These sensuous balls have their own day. It was on Friday, the third day of the third month of the lunar year. As is typical of food traditions in the capital, everyone who's anyone tries their hand at making or selling whatever the delicacy is. The currency on the streets of the old quarter on Friday was shiny, white and spherical. By day's end, I suspect that every Hanoian, at some stage, had had one or more of these balls rolling around on their tongue.
In a tradition that dates back to an ancient king, banh troi tau are made and bought to place on altars as offerings to ancestors and various deities. The locals fire up a few incense sticks, say a little prayer, proffer a little bow and the ceremony's complete. When the incense is a pile of powder on the floor, signifying that the ancestors have had their fill, frenzied consumption by mortals follows. I used to think that food laid on for the dearly departed went to waste. Not so!
However, as I skirted around the old quarter checking for ball action after an early lunch, it was evident that there were enough for every human, animal and insect ever to have graced the streets of Hanoi. Although banh troi tau are available throughout the year from a range of vendors, on Friday the ball purveyers had multiplied. Shops and sellers who normally flogged noodles or vegetables were selling the balls themselves or the ingredients to make them. It seemed that everyone was trying to get a cut of banh troi tau profit.
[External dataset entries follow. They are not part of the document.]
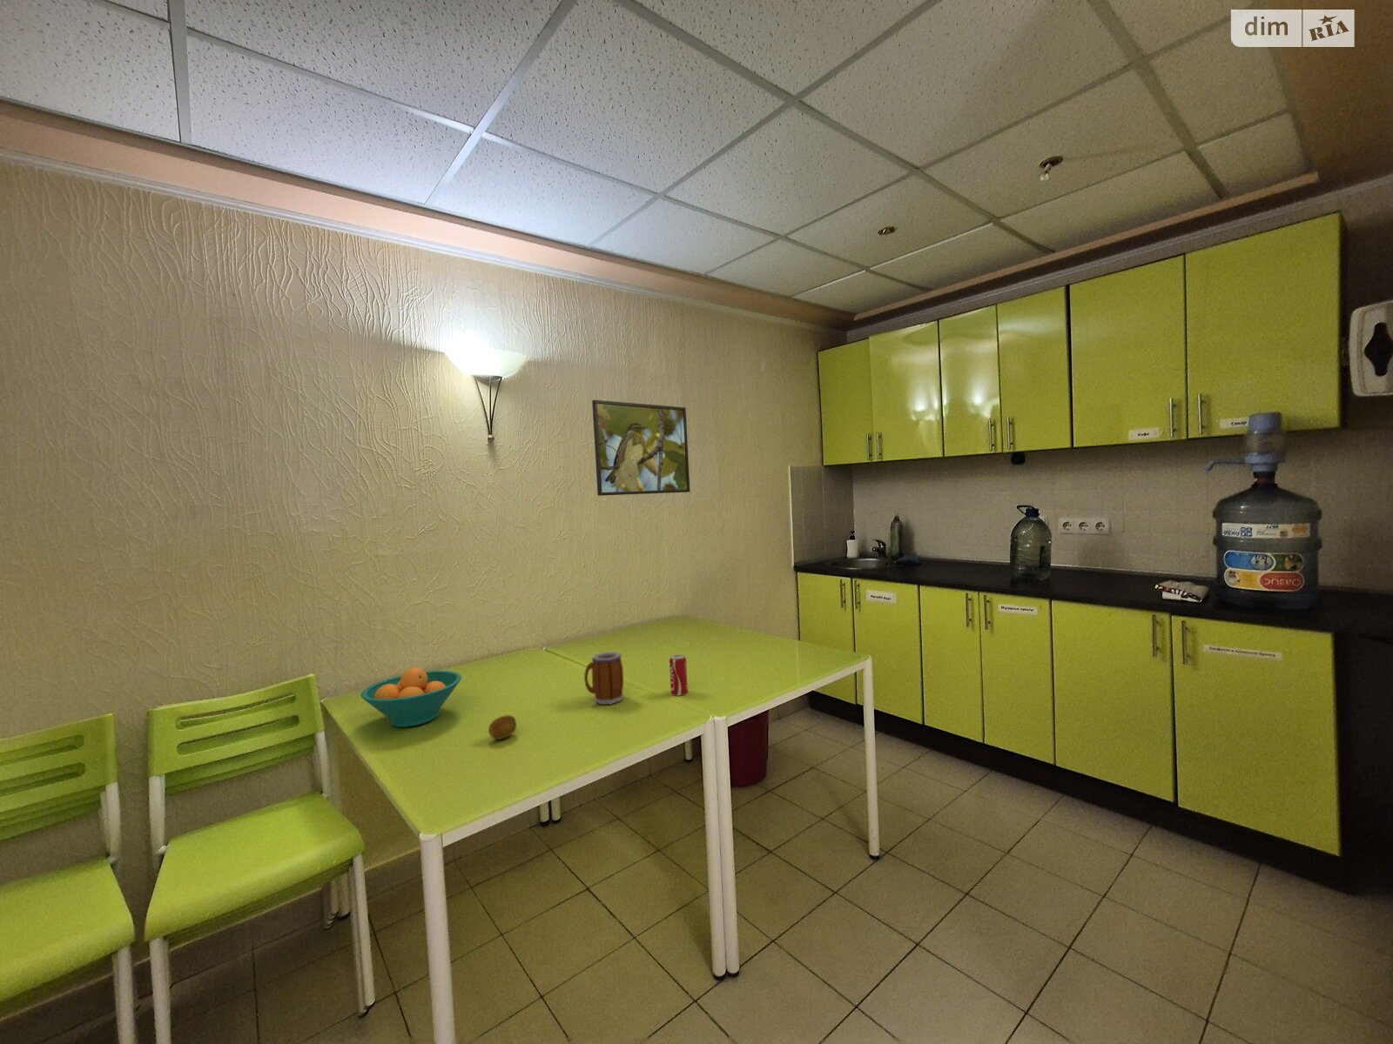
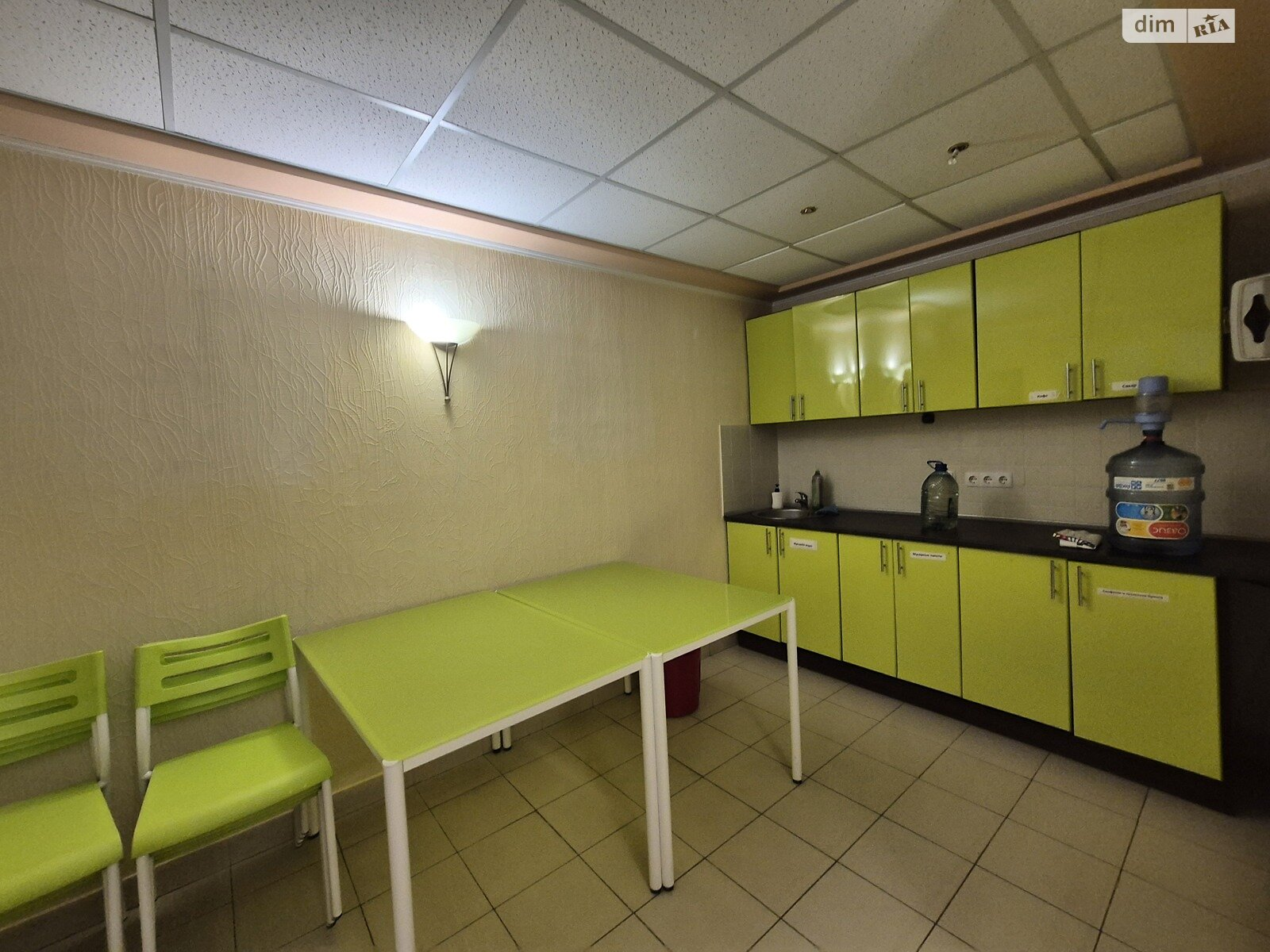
- fruit [487,714,517,740]
- fruit bowl [361,667,462,728]
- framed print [591,399,690,497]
- beverage can [669,655,689,696]
- mug [584,650,624,705]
A lime white rice flour dough was being sold by the kilo, sugar syrup in plastic containers or BYO bowls and unrefined brown sugar cubes and sesame seeds by the handful. Getting the consistency of the dough right might prove problematic but the rest of the process is *ahem* a piece of cake. Flatten a small dollop of dough in the palm of the hand, place sugur cube on, wrap and roll to form a ball. Repeat until there is enough for the ancestors, gods and all living family members, drop into a pot of boiling water and retrieve with a slotted spoon when they come up for air. Put on plate, prettify with sesame seeds, prong with cake fork and deposit in eating hole.
Other ingredients to be found in these orbs include sesame paste, black sesame seeds, shredded coconut, ginger and green bean, all with sugar and all very sexy.
A serve of 15 balls on a plate will set you back a whopping 3000VND (USD18c, AUD26c). I had my balls in Thanh Ha street, around the back of the Dong Xuan market.